Il fratello di Umberto Mormile: doloroso non vedere riconosciuta la verità dopo tanto tempo
Trentacinque anni fa, l’omicidio di Umberto Mormile aveva scosso tutta l’Italia. L’educatore del carcere di Opera era stato ucciso l’11 aprile 1990: era al volante della sua Alfa 33, sulla provinciale di Carpiano, partito da Montanaso Lombardo, nel Lodigiano, dove viveva con la compagna e la figlia di dieci anni, con destinazione l’istituto penitenziario dove lavorava. La ricostruzione di quell’assassinio non ha lasciato dubbi su mandanti ed esecutori. I boss Antonio Papalia (in seguito emergerà anche il ruolo del fratello Domenico, entrambi capi della famiglia di ‘ndrangheta di Buccinasco) e Franco Coco Trovato hanno dato l’ordine. I due killer, Antonio Schettini e Nino Cuzzola hanno eseguito, raggiungendo in sella a una Honda 600 l’auto di Mormile e sparando sei colpi con una calibro 38. Mezzo e arma fornita, secondo le accuse, da Salvatore Pace e Vittorio Foschini, condannati in primo grado a 7 anni di reclusione.
Ma la Corte d’assise d’appello di Milano ha ribaltato ieri la sentenza, assolvendo Pace perché "il fatto non sussiste" (Foschini aveva rinunciato all’appello). In territori come quelli del Sud Milano, dove la ‘ndrangheta ha piantato le radici malate dei suoi affari, l’omicidio aveva impaurito. Erano gli anni delle guerre per i traffici di droga, dei sequestri, con la ‘ndrangheta dei Papalia specialista, e degli omicidi.
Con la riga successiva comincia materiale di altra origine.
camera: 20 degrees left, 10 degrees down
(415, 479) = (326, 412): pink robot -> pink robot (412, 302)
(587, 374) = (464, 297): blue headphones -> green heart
Quello di Mormile ha aperto capitoli oscuri su qualcosa che andava oltre le faide del potere locale mafioso, al di là dei traffici di droga, dei sequestri di donne e bambini nascosti in box e buche per soldi.
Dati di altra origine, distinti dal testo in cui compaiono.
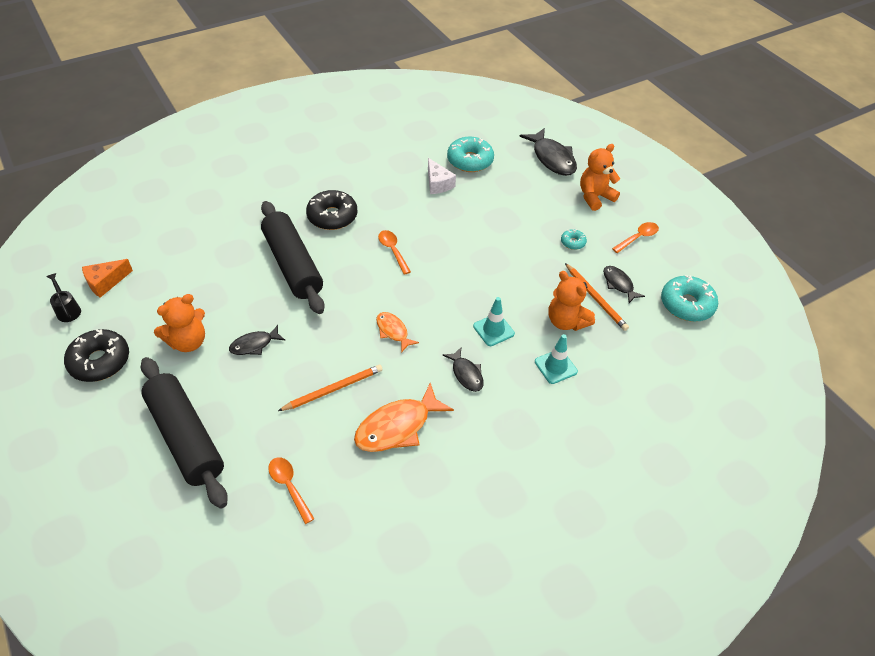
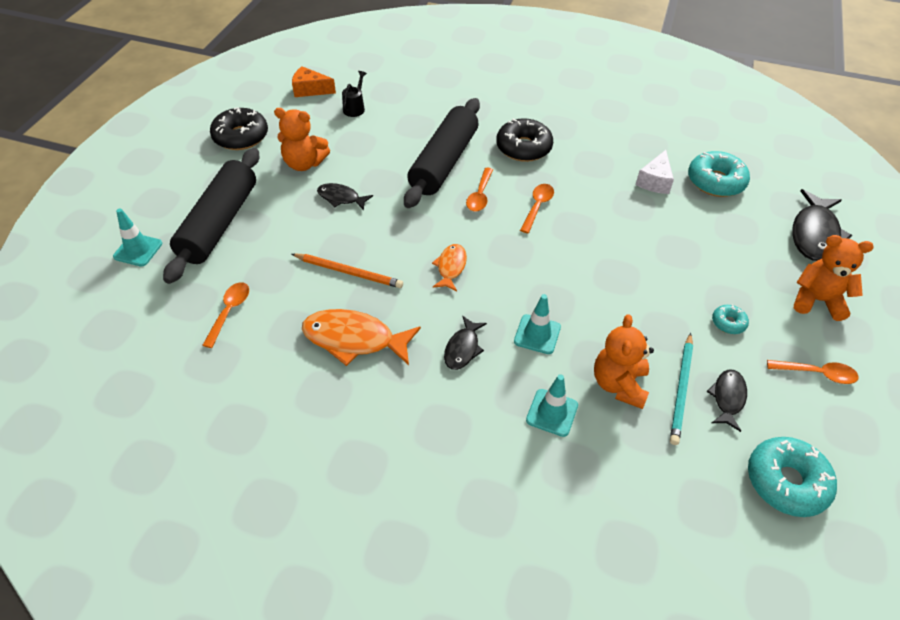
camera: 50 degrees right, 0 degrees up
(68, 310) = (267, 92): black watering can -> black watering can (355, 108)
(146, 512) = (138, 250): none -> turquoise traffic cone
(348, 270) = (480, 195): none -> orange spoon
(595, 298) = (681, 389): orange pencil -> turquoise pencil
L’assassinio di Mormile "ha fatto luce su rapporti tra i servizi segreti deviati e i boss: andava fatto fuori, era diventato un pericolo - racconta il fratello di Umberto, Stefano, che da 35 anni si batte per ottenere giustizia e verità -. Scenari inquietanti e terribilmente attuali, con le ultime indagini che ancora tentano di far emergere verità che forse non conosceremo mai davvero".
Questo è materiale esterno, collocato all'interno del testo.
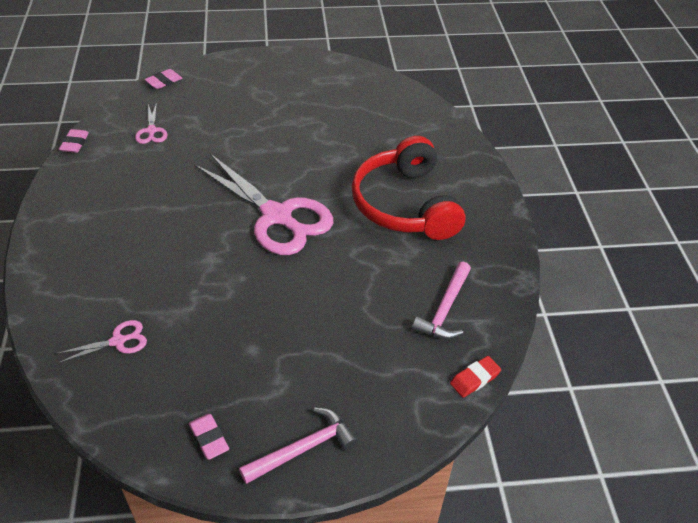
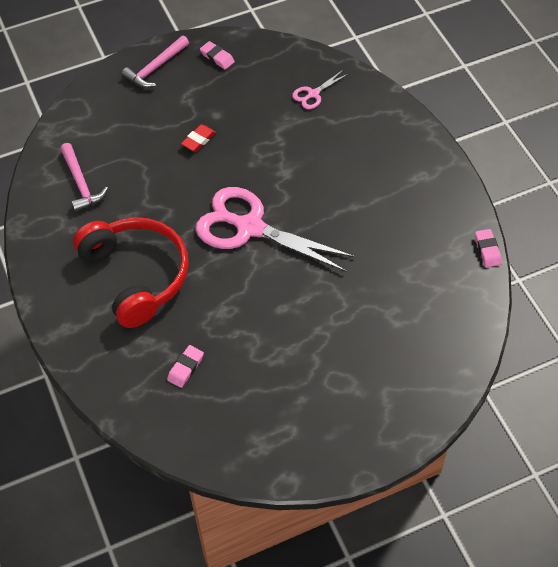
camera: 165 degrees right, 10 degrees up
(151, 131) = (426, 289): pink scissors -> none
(164, 81) = (465, 367): pink eraser -> pink eraser (185, 368)
(444, 309) = (81, 183): pink hammer -> pink hammer turned 150 degrees clockwise
(475, 379) = (50, 138): red eraser -> red eraser (198, 140)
C’è tanta rabbia in Stefano, nei familiari, in tutti coloro che sono certi che la verità sull’omicidio dell’educatore sia ancora da scoprire. "Sono in contatto con altri familiari di vittime di mafia – racconta Stefano Mormile –: ognuno di noi vive il proprio dolore, la sofferenza di non vedere riconosciuta, dopo tanti anni, la verità che possa dare dignità alle nostre perdite. Verità forse troppo inquietanti per venire a galla, ma di cui abbiamo bisogno".